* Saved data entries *
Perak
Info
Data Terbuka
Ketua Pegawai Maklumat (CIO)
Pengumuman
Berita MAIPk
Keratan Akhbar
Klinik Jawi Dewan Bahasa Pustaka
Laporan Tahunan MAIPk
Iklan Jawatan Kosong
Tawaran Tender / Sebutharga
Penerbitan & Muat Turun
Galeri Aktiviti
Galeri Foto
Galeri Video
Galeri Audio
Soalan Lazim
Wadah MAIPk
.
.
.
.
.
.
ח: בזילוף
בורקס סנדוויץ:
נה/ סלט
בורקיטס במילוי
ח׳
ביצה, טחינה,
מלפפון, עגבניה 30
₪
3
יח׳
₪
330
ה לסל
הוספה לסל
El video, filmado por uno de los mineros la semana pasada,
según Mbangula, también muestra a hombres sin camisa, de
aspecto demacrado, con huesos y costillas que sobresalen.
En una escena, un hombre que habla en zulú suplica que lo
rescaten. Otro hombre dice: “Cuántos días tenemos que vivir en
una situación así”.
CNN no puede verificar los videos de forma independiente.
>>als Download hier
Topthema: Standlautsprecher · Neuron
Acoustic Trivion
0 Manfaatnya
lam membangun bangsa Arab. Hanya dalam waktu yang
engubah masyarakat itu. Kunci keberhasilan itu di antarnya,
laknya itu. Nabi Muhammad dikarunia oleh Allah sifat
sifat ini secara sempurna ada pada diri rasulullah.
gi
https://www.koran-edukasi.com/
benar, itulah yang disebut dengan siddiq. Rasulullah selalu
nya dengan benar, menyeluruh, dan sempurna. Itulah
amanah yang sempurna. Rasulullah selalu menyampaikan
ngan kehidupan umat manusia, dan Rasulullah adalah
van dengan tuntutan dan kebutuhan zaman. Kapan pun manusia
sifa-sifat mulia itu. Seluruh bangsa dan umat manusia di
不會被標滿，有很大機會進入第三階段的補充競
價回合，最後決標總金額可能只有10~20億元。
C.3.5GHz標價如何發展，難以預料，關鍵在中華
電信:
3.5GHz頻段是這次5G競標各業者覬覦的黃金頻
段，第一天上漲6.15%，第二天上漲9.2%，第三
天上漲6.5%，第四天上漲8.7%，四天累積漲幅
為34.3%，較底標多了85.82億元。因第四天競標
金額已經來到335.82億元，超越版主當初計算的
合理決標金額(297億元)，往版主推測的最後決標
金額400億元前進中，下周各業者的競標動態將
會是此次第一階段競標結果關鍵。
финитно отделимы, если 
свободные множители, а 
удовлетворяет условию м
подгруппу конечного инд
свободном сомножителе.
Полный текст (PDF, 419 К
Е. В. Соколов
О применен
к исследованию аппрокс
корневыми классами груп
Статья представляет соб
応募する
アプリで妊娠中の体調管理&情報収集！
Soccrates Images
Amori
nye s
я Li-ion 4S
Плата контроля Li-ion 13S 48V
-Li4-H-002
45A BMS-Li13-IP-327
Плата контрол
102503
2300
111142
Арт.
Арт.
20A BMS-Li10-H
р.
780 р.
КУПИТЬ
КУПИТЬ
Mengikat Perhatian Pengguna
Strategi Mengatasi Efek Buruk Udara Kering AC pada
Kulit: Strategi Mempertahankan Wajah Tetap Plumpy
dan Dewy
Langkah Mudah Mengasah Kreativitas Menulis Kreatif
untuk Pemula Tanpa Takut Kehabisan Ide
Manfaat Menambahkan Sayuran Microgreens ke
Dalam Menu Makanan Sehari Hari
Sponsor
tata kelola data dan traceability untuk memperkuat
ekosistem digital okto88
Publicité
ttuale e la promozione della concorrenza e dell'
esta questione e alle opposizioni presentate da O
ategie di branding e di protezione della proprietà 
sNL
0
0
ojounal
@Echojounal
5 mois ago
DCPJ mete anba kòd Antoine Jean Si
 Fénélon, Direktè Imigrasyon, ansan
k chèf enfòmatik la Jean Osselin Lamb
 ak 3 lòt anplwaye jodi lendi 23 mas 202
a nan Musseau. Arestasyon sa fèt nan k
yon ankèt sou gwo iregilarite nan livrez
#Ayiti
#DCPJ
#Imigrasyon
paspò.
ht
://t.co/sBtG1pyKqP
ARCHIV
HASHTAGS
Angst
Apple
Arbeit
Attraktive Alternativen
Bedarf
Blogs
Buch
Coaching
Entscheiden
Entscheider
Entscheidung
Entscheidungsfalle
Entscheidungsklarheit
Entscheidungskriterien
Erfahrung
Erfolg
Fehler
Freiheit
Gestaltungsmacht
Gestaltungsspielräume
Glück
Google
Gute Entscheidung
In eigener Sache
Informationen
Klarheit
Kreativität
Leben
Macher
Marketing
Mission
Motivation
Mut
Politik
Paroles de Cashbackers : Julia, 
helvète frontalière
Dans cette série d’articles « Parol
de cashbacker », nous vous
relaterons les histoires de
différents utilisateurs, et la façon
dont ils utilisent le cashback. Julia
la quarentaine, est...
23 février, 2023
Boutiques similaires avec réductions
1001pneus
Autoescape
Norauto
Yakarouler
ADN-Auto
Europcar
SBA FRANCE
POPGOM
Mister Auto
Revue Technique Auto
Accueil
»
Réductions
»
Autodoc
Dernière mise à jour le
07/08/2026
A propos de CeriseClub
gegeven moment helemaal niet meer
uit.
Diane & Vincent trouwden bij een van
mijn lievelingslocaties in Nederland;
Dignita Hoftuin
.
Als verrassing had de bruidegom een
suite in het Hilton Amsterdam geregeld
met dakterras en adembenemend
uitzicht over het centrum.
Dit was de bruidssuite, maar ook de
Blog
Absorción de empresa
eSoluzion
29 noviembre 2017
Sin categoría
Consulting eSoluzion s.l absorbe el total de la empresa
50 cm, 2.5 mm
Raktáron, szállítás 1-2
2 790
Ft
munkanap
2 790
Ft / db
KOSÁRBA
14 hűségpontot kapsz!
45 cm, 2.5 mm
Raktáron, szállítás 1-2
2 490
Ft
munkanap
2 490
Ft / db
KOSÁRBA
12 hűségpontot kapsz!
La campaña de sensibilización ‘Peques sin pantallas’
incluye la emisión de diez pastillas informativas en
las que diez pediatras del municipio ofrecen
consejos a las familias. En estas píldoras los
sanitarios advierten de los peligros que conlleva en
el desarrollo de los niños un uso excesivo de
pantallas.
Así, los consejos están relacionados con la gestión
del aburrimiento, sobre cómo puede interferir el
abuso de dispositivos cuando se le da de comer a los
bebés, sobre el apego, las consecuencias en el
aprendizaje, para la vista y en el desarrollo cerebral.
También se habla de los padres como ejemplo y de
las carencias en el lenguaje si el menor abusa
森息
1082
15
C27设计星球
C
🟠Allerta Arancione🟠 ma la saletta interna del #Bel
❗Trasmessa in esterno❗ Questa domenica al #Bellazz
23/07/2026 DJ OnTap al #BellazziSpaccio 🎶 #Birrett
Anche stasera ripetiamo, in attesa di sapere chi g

* Problem details *
Convert the material into a JSON list of strings, starting at its first line and ending at the line that contains "según Mbangula, también", with both of those lines included. Make one string per line, leave out blank lines, and include no lines after that point.

* Task response *
[
  "Perak",
  "Info",
  "Data Terbuka",
  "Ketua Pegawai Maklumat (CIO)",
  "Pengumuman",
  "Berita MAIPk",
  "Keratan Akhbar",
  "Klinik Jawi Dewan Bahasa Pustaka",
  "Laporan Tahunan MAIPk",
  "Iklan Jawatan Kosong",
  "Tawaran Tender / Sebutharga",
  "Penerbitan & Muat Turun",
  "Galeri Aktiviti",
  "Galeri Foto",
  "Galeri Video",
  "Galeri Audio",
  "Soalan Lazim",
  "Wadah MAIPk",
  ".",
  ".",
  ".",
  ".",
  ".",
  ".",
  "ח: בזילוף",
  "בורקס סנדוויץ:",
  "נה/ סלט",
  "בורקיטס במילוי",
  "ח׳",
  "ביצה, טחינה,",
  "מלפפון, עגבניה 30",
  "₪",
  "3",
  "יח׳",
  "₪",
  "330",
  "ה לסל",
  "הוספה לסל",
  "El video, filmado por uno de los mineros la semana pasada,",
  "según Mbangula, también muestra a hombres sin camisa, de"
]